Saying "design is horseshit" makes about as much sense as saying "engineering is horseshit" or "writing well is horseshit". Read: it makes absolutely no sense.

2 comments

Apple is a not a particularly pertinent example. I'm not particularly familiar with Apple's history, but I suspect that their products delivered value immediately--people actually had a use for their stuff that nobody else could supply. Then, thanks to design (and marketing, and fashion, and engineering, and...) they grew.

The whole point of the article is that the foundation of any successful company lies in the value it provides people. Everything else--design is singled out because of the earlier article on the matter--is built on that foundation. Since a startup is just the foundation of a company, its primary goal should be creating a product people use.

In short, he didn't really mean that design is completely worthless--it is merely worthless without a solid product behind it. The same could be said about engineering and strong copy; neither is going to matter if you're making something utterly useless. Thus, given this meaning of "design is horseshit", "engineering/writing well is horseshit" actually makes sense.

Coincidentally, I agree with the idea behind the post: producing something viable is the most important thing a startup can do; the younger a startup is, the more important the product's value. However, I think the overly sensational, antagonistic and slightly misleading title was poorly chosen to represent his point. The post is solid but the title isn't. It does drive clicks and readers, so in a sense it was successful, but primarily from its less desirable qualities.
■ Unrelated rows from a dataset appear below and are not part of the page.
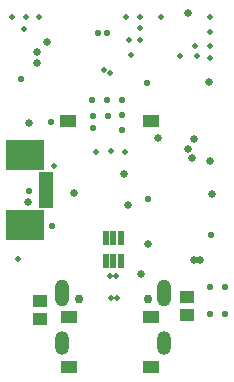
<source format=gbs>
G04*
G04 #@! TF.GenerationSoftware,Altium Limited,Altium Designer,20.1.11 (218)*
G04*
G04 Layer_Color=16711935*
%FSLAX25Y25*%
%MOIN*%
G70*
G04*
G04 #@! TF.SameCoordinates,01B7F1E6-864A-458B-A1BD-962147C64F84*
G04*
G04*
G04 #@! TF.FilePolarity,Negative*
G04*
G01*
G75*
%ADD34R,0.04737X0.03950*%
%ADD47O,0.04737X0.07887*%
%ADD48C,0.02953*%
%ADD49O,0.04737X0.09068*%
%ADD50C,0.01981*%
%ADD51C,0.02300*%
%ADD52C,0.02600*%
%ADD71R,0.05524X0.03950*%
%ADD72R,0.02375X0.04737*%
%ADD73R,0.13005X0.09855*%
%ADD74R,0.05131X0.01981*%
D34*
X66870Y23958D02*
D03*
Y29864D02*
D03*
X17630Y28492D02*
D03*
Y22587D02*
D03*
D47*
X59190Y14640D02*
D03*
X25175D02*
D03*
D48*
X53561Y29128D02*
D03*
X30805D02*
D03*
D49*
X25175Y31097D02*
D03*
X59190D02*
D03*
D50*
X41167Y36833D02*
D03*
X46000Y78000D02*
D03*
X66833Y23869D02*
D03*
X36259Y78250D02*
D03*
X22505Y73500D02*
D03*
X17333Y22369D02*
D03*
X43500Y29500D02*
D03*
X41224Y29404D02*
D03*
X67340Y29869D02*
D03*
X10384Y42500D02*
D03*
X17333Y28369D02*
D03*
X41341Y78333D02*
D03*
X43167Y36833D02*
D03*
X51000Y123000D02*
D03*
X12500Y119000D02*
D03*
X17500Y123000D02*
D03*
X13000D02*
D03*
X8500D02*
D03*
X47500Y115500D02*
D03*
X48000Y110500D02*
D03*
X51000Y115500D02*
D03*
Y119500D02*
D03*
X74500Y109500D02*
D03*
X70000Y110000D02*
D03*
X64500D02*
D03*
X69500Y113500D02*
D03*
X74500D02*
D03*
Y118000D02*
D03*
Y123000D02*
D03*
X58000D02*
D03*
X46500D02*
D03*
X39000Y105449D02*
D03*
X41167Y104333D02*
D03*
D51*
X13926Y65028D02*
D03*
X21362Y88000D02*
D03*
X79500Y24000D02*
D03*
X74500D02*
D03*
Y33000D02*
D03*
X79500D02*
D03*
X37142Y117908D02*
D03*
X40117Y117670D02*
D03*
X21618Y53500D02*
D03*
X11500Y102500D02*
D03*
X40435Y90126D02*
D03*
X45000Y90345D02*
D03*
X35500Y86000D02*
D03*
X45000Y85500D02*
D03*
X35500Y90000D02*
D03*
X45000Y95500D02*
D03*
X40000D02*
D03*
X35000D02*
D03*
X27306Y6500D02*
D03*
X53836Y62336D02*
D03*
X53250Y101000D02*
D03*
X74866Y50376D02*
D03*
D52*
X13684Y61500D02*
D03*
X14181Y74700D02*
D03*
X51538Y37350D02*
D03*
X29190Y64493D02*
D03*
X53836Y47653D02*
D03*
X47105Y60547D02*
D03*
X14081Y87661D02*
D03*
X71000Y42000D02*
D03*
X69000D02*
D03*
X67000Y124500D02*
D03*
X75000Y64000D02*
D03*
X74500Y75000D02*
D03*
X45608Y70829D02*
D03*
X56992Y82757D02*
D03*
X16865Y107663D02*
D03*
Y111461D02*
D03*
X20202Y114798D02*
D03*
X74000Y101500D02*
D03*
X69022Y82512D02*
D03*
X67000Y79000D02*
D03*
X68500Y76000D02*
D03*
D71*
X27306Y6500D02*
D03*
X54865D02*
D03*
X27135Y88345D02*
D03*
X54694D02*
D03*
X54865Y23200D02*
D03*
X27306D02*
D03*
D72*
X44771Y41952D02*
D03*
X42212D02*
D03*
X39653D02*
D03*
Y49433D02*
D03*
X42212D02*
D03*
X44771D02*
D03*
D73*
X12752Y53780D02*
D03*
X12750Y77200D02*
D03*
D74*
X19850Y70437D02*
D03*
Y68468D02*
D03*
Y66500D02*
D03*
Y64531D02*
D03*
Y62563D02*
D03*
Y60594D02*
D03*
M02*

</source>
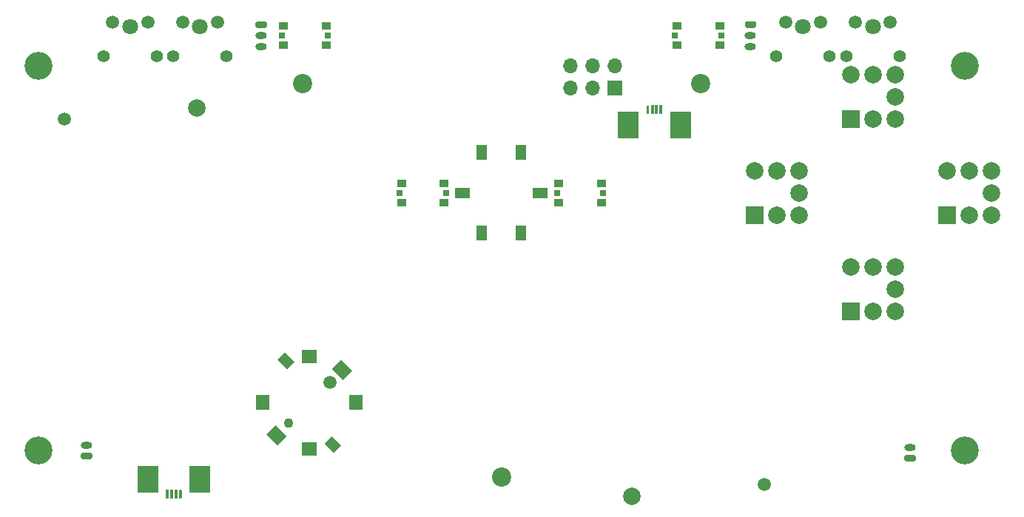
<source format=gbr>
G04 #@! TF.GenerationSoftware,KiCad,Pcbnew,(5.1.9)-1*
G04 #@! TF.CreationDate,2021-05-31T14:33:34+02:00*
G04 #@! TF.ProjectId,gamerino,67616d65-7269-46e6-9f2e-6b696361645f,01*
G04 #@! TF.SameCoordinates,Original*
G04 #@! TF.FileFunction,Soldermask,Top*
G04 #@! TF.FilePolarity,Negative*
%FSLAX46Y46*%
G04 Gerber Fmt 4.6, Leading zero omitted, Abs format (unit mm)*
G04 Created by KiCad (PCBNEW (5.1.9)-1) date 2021-05-31 14:33:34*
%MOMM*%
%LPD*%
G01*
G04 APERTURE LIST*
%ADD10O,1.300000X0.800000*%
%ADD11C,2.000000*%
%ADD12R,2.000000X2.000000*%
%ADD13C,2.200000*%
%ADD14R,2.400000X3.050000*%
%ADD15R,0.300000X1.000000*%
%ADD16R,1.800000X1.300000*%
%ADD17R,1.300000X1.800000*%
%ADD18R,0.700000X0.700000*%
%ADD19R,1.100000X0.900000*%
%ADD20C,3.200000*%
%ADD21R,1.800000X1.500000*%
%ADD22R,1.500000X1.800000*%
%ADD23C,0.100000*%
%ADD24C,1.500000*%
%ADD25C,1.100000*%
%ADD26C,1.400000*%
%ADD27C,1.800000*%
%ADD28R,1.700000X1.700000*%
%ADD29O,1.700000X1.700000*%
G04 APERTURE END LIST*
G36*
G01*
X185200000Y-108775000D02*
X184300000Y-108775000D01*
G75*
G02*
X184100000Y-108575000I0J200000D01*
G01*
X184100000Y-108175000D01*
G75*
G02*
X184300000Y-107975000I200000J0D01*
G01*
X185200000Y-107975000D01*
G75*
G02*
X185400000Y-108175000I0J-200000D01*
G01*
X185400000Y-108575000D01*
G75*
G02*
X185200000Y-108775000I-200000J0D01*
G01*
G37*
D10*
X184750000Y-107125000D03*
X90500000Y-106875000D03*
G36*
G01*
X90950000Y-108525000D02*
X90050000Y-108525000D01*
G75*
G02*
X89850000Y-108325000I0J200000D01*
G01*
X89850000Y-107925000D01*
G75*
G02*
X90050000Y-107725000I200000J0D01*
G01*
X90950000Y-107725000D01*
G75*
G02*
X91150000Y-107925000I0J-200000D01*
G01*
X91150000Y-108325000D01*
G75*
G02*
X90950000Y-108525000I-200000J0D01*
G01*
G37*
D11*
X194040000Y-78000000D03*
X191500000Y-75460000D03*
X191500000Y-80540000D03*
X194040000Y-75460000D03*
X194040000Y-80540000D03*
X188960000Y-75460000D03*
D12*
X188960000Y-80540000D03*
G36*
G01*
X166050000Y-58350000D02*
X166950000Y-58350000D01*
G75*
G02*
X167150000Y-58550000I0J-200000D01*
G01*
X167150000Y-58950000D01*
G75*
G02*
X166950000Y-59150000I-200000J0D01*
G01*
X166050000Y-59150000D01*
G75*
G02*
X165850000Y-58950000I0J200000D01*
G01*
X165850000Y-58550000D01*
G75*
G02*
X166050000Y-58350000I200000J0D01*
G01*
G37*
D10*
X166500000Y-60000000D03*
X166500000Y-61250000D03*
G36*
G01*
X110050000Y-58350000D02*
X110950000Y-58350000D01*
G75*
G02*
X111150000Y-58550000I0J-200000D01*
G01*
X111150000Y-58950000D01*
G75*
G02*
X110950000Y-59150000I-200000J0D01*
G01*
X110050000Y-59150000D01*
G75*
G02*
X109850000Y-58950000I0J200000D01*
G01*
X109850000Y-58550000D01*
G75*
G02*
X110050000Y-58350000I200000J0D01*
G01*
G37*
X110500000Y-60000000D03*
X110500000Y-61250000D03*
D13*
X138000000Y-110500000D03*
X115250000Y-65500000D03*
X160750000Y-65500000D03*
D14*
X152500000Y-70250000D03*
X158500000Y-70250000D03*
D15*
X156250000Y-68500000D03*
G36*
G01*
X154600000Y-68925000D02*
X154600000Y-68075000D01*
G75*
G02*
X154675000Y-68000000I75000J0D01*
G01*
X154825000Y-68000000D01*
G75*
G02*
X154900000Y-68075000I0J-75000D01*
G01*
X154900000Y-68925000D01*
G75*
G02*
X154825000Y-69000000I-75000J0D01*
G01*
X154675000Y-69000000D01*
G75*
G02*
X154600000Y-68925000I0J75000D01*
G01*
G37*
X155250000Y-68500000D03*
X155750000Y-68500000D03*
D14*
X103500000Y-110750000D03*
X97500000Y-110750000D03*
D15*
X99750000Y-112500000D03*
G36*
G01*
X101400000Y-112075000D02*
X101400000Y-112925000D01*
G75*
G02*
X101325000Y-113000000I-75000J0D01*
G01*
X101175000Y-113000000D01*
G75*
G02*
X101100000Y-112925000I0J75000D01*
G01*
X101100000Y-112075000D01*
G75*
G02*
X101175000Y-112000000I75000J0D01*
G01*
X101325000Y-112000000D01*
G75*
G02*
X101400000Y-112075000I0J-75000D01*
G01*
G37*
X100750000Y-112500000D03*
X100250000Y-112500000D03*
D16*
X133550000Y-78000000D03*
X142450000Y-78000000D03*
D17*
X140250000Y-82600000D03*
X140250000Y-73400000D03*
X135750000Y-73400000D03*
X135750000Y-82600000D03*
D18*
X157850000Y-60000000D03*
X163150000Y-60000000D03*
D19*
X158050000Y-58900000D03*
X162950000Y-58900000D03*
X158050000Y-61100000D03*
X162950000Y-61100000D03*
D18*
X112850000Y-60000000D03*
X118150000Y-60000000D03*
D19*
X113050000Y-58900000D03*
X117950000Y-58900000D03*
X113050000Y-61100000D03*
X117950000Y-61100000D03*
D18*
X144350000Y-78000000D03*
X149650000Y-78000000D03*
D19*
X144550000Y-76900000D03*
X149450000Y-76900000D03*
X144550000Y-79100000D03*
X149450000Y-79100000D03*
X131450000Y-79100000D03*
X126550000Y-79100000D03*
X131450000Y-76900000D03*
X126550000Y-76900000D03*
D18*
X131650000Y-78000000D03*
X126350000Y-78000000D03*
D20*
X85000000Y-107500000D03*
X85000000Y-63500000D03*
X191000000Y-63500000D03*
X191000000Y-107500000D03*
D21*
X116000000Y-96700000D03*
X116000000Y-107300000D03*
D22*
X110700000Y-102000000D03*
X121300000Y-102000000D03*
D23*
G36*
X118583274Y-98143934D02*
G01*
X119643934Y-97083274D01*
X120916726Y-98356066D01*
X119856066Y-99416726D01*
X118583274Y-98143934D01*
G37*
G36*
X111083274Y-105643934D02*
G01*
X112143934Y-104583274D01*
X113416726Y-105856066D01*
X112356066Y-106916726D01*
X111083274Y-105643934D01*
G37*
D24*
X118330000Y-99670000D03*
D25*
X113670000Y-104330000D03*
D23*
G36*
X113431066Y-98159594D02*
G01*
X112370406Y-97098934D01*
X113218934Y-96250406D01*
X114279594Y-97311066D01*
X113431066Y-98159594D01*
G37*
G36*
X118781066Y-107749594D02*
G01*
X117720406Y-106688934D01*
X118568934Y-105840406D01*
X119629594Y-106901066D01*
X118781066Y-107749594D01*
G37*
D24*
X168050000Y-111400000D03*
D11*
X152900000Y-112700000D03*
D24*
X87950000Y-69600000D03*
D11*
X103100000Y-68300000D03*
D24*
X97500000Y-58450000D03*
X93500000Y-58450000D03*
D26*
X98550000Y-62400000D03*
X92450000Y-62400000D03*
D27*
X95500000Y-59000000D03*
D24*
X101500000Y-58450000D03*
X105500000Y-58450000D03*
D26*
X100450000Y-62400000D03*
X106550000Y-62400000D03*
D27*
X103500000Y-59000000D03*
D24*
X170500000Y-58450000D03*
X174500000Y-58450000D03*
D26*
X169450000Y-62400000D03*
X175550000Y-62400000D03*
D27*
X172500000Y-59000000D03*
D24*
X182500000Y-58450000D03*
X178500000Y-58450000D03*
D26*
X183550000Y-62400000D03*
X177450000Y-62400000D03*
D27*
X180500000Y-59000000D03*
D11*
X183040000Y-67000000D03*
X180500000Y-64460000D03*
X180500000Y-69540000D03*
X183040000Y-64460000D03*
X183040000Y-69540000D03*
X177960000Y-64460000D03*
D12*
X177960000Y-69540000D03*
D11*
X183040000Y-89000000D03*
X180500000Y-86460000D03*
X180500000Y-91540000D03*
X183040000Y-86460000D03*
X183040000Y-91540000D03*
X177960000Y-86460000D03*
D12*
X177960000Y-91540000D03*
D11*
X172040000Y-78000000D03*
X169500000Y-75460000D03*
X169500000Y-80540000D03*
X172040000Y-75460000D03*
X172040000Y-80540000D03*
X166960000Y-75460000D03*
D12*
X166960000Y-80540000D03*
D28*
X151000000Y-66000000D03*
D29*
X151000000Y-63460000D03*
X148460000Y-66000000D03*
X148460000Y-63460000D03*
X145920000Y-66000000D03*
X145920000Y-63460000D03*
M02*

</source>
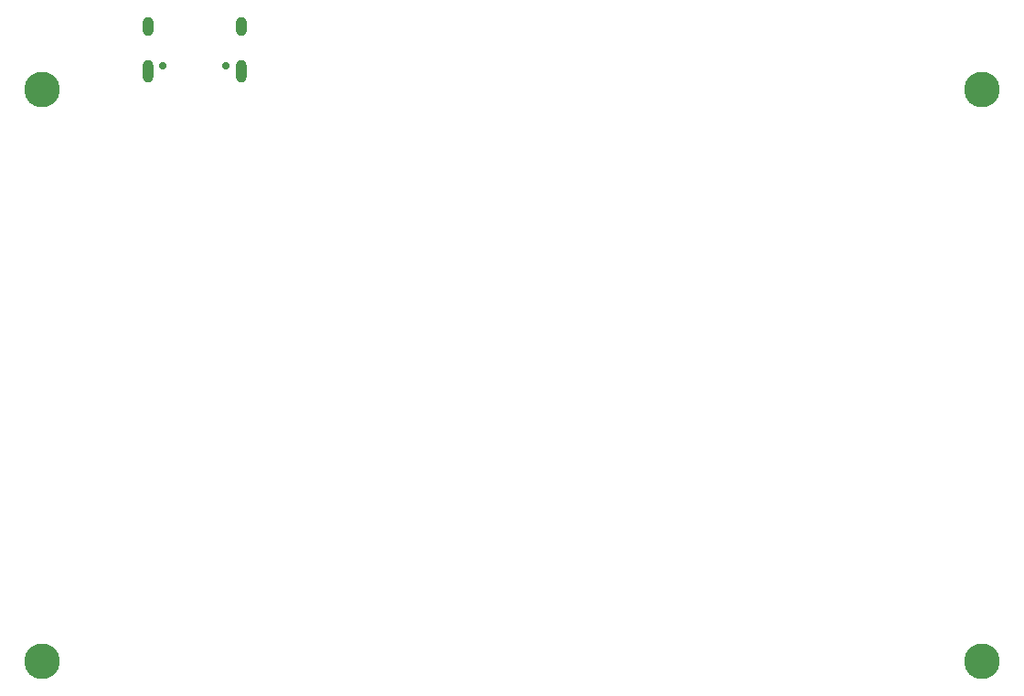
<source format=gbr>
G04 #@! TF.GenerationSoftware,KiCad,Pcbnew,(6.0.0)*
G04 #@! TF.CreationDate,2022-12-26T15:53:50+03:00*
G04 #@! TF.ProjectId,mcu board,6d637520-626f-4617-9264-2e6b69636164,rev?*
G04 #@! TF.SameCoordinates,Original*
G04 #@! TF.FileFunction,Soldermask,Bot*
G04 #@! TF.FilePolarity,Negative*
%FSLAX46Y46*%
G04 Gerber Fmt 4.6, Leading zero omitted, Abs format (unit mm)*
G04 Created by KiCad (PCBNEW (6.0.0)) date 2022-12-26 15:53:50*
%MOMM*%
%LPD*%
G01*
G04 APERTURE LIST*
%ADD10C,0.702000*%
%ADD11O,1.002000X1.802000*%
%ADD12O,1.002000X2.102000*%
%ADD13C,3.302000*%
G04 APERTURE END LIST*
D10*
X119974999Y-65794999D03*
X114194999Y-65794999D03*
D11*
X121404999Y-62104999D03*
X112764999Y-62104999D03*
D12*
X121404999Y-66274999D03*
X112764999Y-66274999D03*
D13*
X103000000Y-68000000D03*
X190000000Y-68000000D03*
X190000000Y-121000000D03*
X103000000Y-121000000D03*
M02*

</source>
     In short, he didn't really mean that design is completely worthless
Seriously? Because the term horseshit sounds pretty worthless to me.
I take it you've never bought manure. Selling shit is business.
As I said in the end, the title is poorly chosen and doesn't really correspond to the post. As I read it, the idea isn't that design is worthless but that to a startup having a product people use is infinitely more important. I bet he just used "horseshit" because it came up in an article about ios recently (and to get more views).
100% correct. I read this after posting a similar reply to another poster above:

http://news.ycombinator.com/item?id=3359676

> but I suspect that their products delivered value immediately

And there is inherent value to delivering overall value quicker.

Apple wasn't a "design startup". Sure, Jobs valued design, but none of Apple's founders were designers.
"Design is a funny word. Some people think design means how it looks. But of course, if you dig deeper, it's really how it works." - SJ

Jobs had a major role in how the products at Apple have worked from the start.

I also recall Jobs making interface design references in his Stanford commencement speech about typography, calligraphy, kerning, and typesets. This happened before he started Apple.

One of my favorite SJ quotes! I find it hard to believe the poster is opposed to spending time figuring out how your product should work. Maybe he really just means a startup needs to focus early on, and not waste time on inessentials. I actually hope, though, that Apple's success will make good design (in SJ's sense) more common in the tech industry.